Above: Facebook Messenger is now optimized for Apple’s iPad.

Image Credit: App image via Facebook

Peter Martinazzi, Facebook’s director of product management for the social network’s messaging service, sees a similar trend. “When we remove friction to communication, people communicate more,” he said. While he acknowledges that email still sees a lot of interaction, he doesn’t think that it’s the only communication channel companies should avail themselves of. “The current state of the world is that you interact in multiple ways. Even though a certain business takes this multiple channels approach, individuals may bias themselves [in favor of] one. On a relationship basis, there’s a default place to go to communicate, and for a lot of businesses, that may become Facebook Messenger.”

Facebook Messenger now counts more than 1 billion monthly active users, and over the past couple of years, it has expanded from peer-to-peer communication to include business-to-consumer messaging. The company believes that instead of the sluggish response times associated with business email, customers will have better interactions through messaging.

Above: Facebook CEO Mark Zuckerberg on stage at the F8 2015 developer conference talking about the Messenger Platform.

Image Credit: Ken Yeung/VentureBeat

“Overall, people are communicating a lot more because friction is removed,” Martinazzi shared. He cites the changing communication landscape in which phones are no longer attached to a physical location: “With a mobile phone, I’m not calling a location, I’m calling you.”

And he believes the same can be said about an email address. “An email address is not a person,” he said. “When I open up Messenger, I smile because I see faces, and that’s different. Email feels like there’s tasks that you have to complete. It doesn’t have the life and the people view that messaging has.”

Facebook Messenger isn’t alone in its effort to simplify information-sharing, as it has followed WeChat in creating an all-encompassing communication platform, with others — like Kik and Line — joining in as well. Facebook’s two powerhouse messaging apps are now processing more than 60 billion messages a day, which is three times more than SMS.

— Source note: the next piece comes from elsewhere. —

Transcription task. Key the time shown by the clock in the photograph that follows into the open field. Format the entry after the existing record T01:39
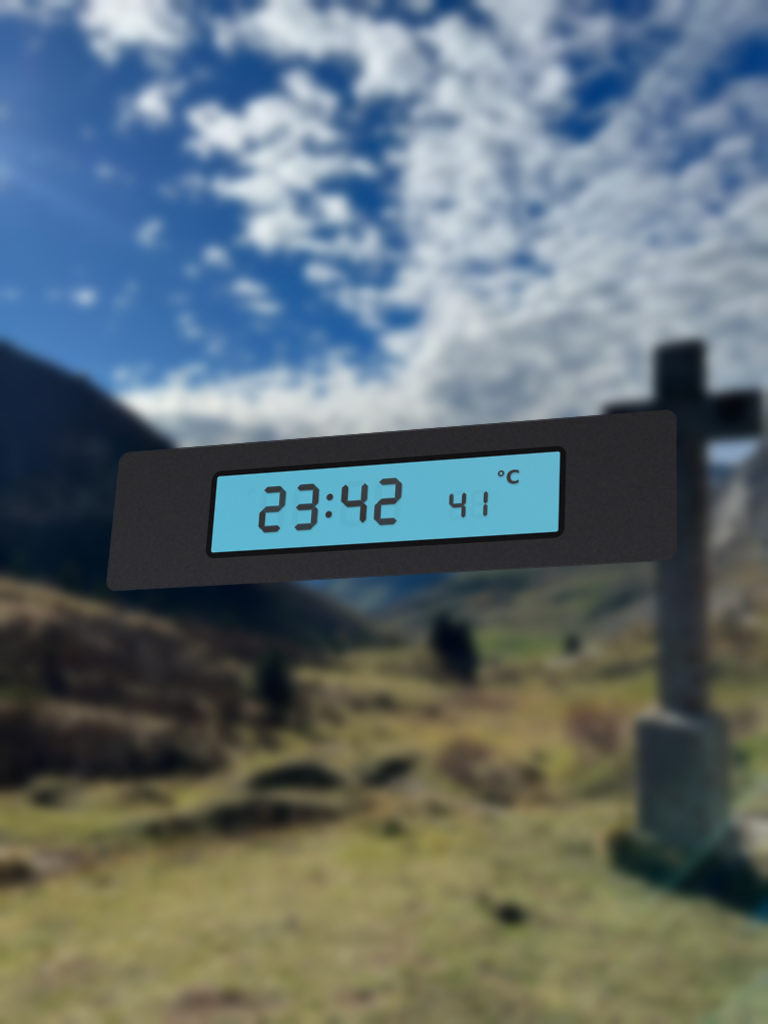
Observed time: T23:42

It’s easy to see the appeal of messaging over email: You save the time of having to remember someone’s email address, and sending a message feels more like walking up to someone and talking to them directly. But messaging apps are not without their own issues, such as problems with organization, searching, and the fact that should these services shutter for whatever reason, that history is lost.

Martinazzi admits that messaging is still just scratching the surface in terms of capabilities. He said that providing better tools “means we’re going to communicate more and more. It helps people become better connected. I think we’re just at the beginning and there’s so much more we can do here.”

‘A core part of how companies interact’

Although it seems email is on the defensive, one group that isn’t ready to abandon it is businesses, specifically when it comes to the impact of marketing. In 2014, 55 percent of companies generated more than 10 percent of their sales through email, and brands indicated that this medium was “almost 40 times better at acquiring new customers compared to Twitter and Facebook.”

Above: Marketers agree that email generates significantly higher return on investment.

Image Credit: Salesforce

“Email works,” stated Eric Stahl, Salesforce’s senior vice president of product marketing for Marketing Cloud. This product unit is responsible for giving brands tools to extend their message — including by email — thanks to its acquisition of ExactTarget. “If there’s another channel to measure opens, clicks, purchases, conversions, or better results, people would move. It’s not a question about why [brands] use it. … Customers tell [Salesforce] that email is a critical part of their infrastructure.”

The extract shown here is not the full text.